_PROBLEM STATEMENT_:
Pick out every line in the material that contains the word "Γυναικών" and copy each of those lines in full.
Segment Open
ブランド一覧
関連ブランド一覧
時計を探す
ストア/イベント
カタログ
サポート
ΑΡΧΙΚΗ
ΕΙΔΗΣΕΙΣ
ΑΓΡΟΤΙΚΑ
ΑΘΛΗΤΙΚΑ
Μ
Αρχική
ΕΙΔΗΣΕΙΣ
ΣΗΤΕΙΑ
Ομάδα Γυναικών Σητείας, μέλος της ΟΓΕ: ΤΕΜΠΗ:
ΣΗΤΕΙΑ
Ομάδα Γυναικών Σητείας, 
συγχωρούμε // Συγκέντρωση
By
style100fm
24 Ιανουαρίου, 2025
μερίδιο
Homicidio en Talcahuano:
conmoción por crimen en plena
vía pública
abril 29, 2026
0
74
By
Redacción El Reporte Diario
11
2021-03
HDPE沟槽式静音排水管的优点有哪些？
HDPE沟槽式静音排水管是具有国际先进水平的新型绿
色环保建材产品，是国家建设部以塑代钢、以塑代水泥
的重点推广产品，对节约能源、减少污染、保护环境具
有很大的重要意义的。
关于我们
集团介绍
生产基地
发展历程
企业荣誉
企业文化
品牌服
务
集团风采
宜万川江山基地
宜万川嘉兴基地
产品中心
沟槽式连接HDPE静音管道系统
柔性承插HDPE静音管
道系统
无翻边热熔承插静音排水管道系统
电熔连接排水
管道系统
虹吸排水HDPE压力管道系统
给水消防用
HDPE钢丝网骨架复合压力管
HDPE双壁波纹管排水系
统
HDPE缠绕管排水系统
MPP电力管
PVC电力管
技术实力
Segment Closed
_ANSWER TO THIS PROBLEM_:
Ομάδα Γυναικών Σητείας, μέλος της ΟΓΕ: ΤΕΜΠΗ:
Ομάδα Γυναικών Σητείας, 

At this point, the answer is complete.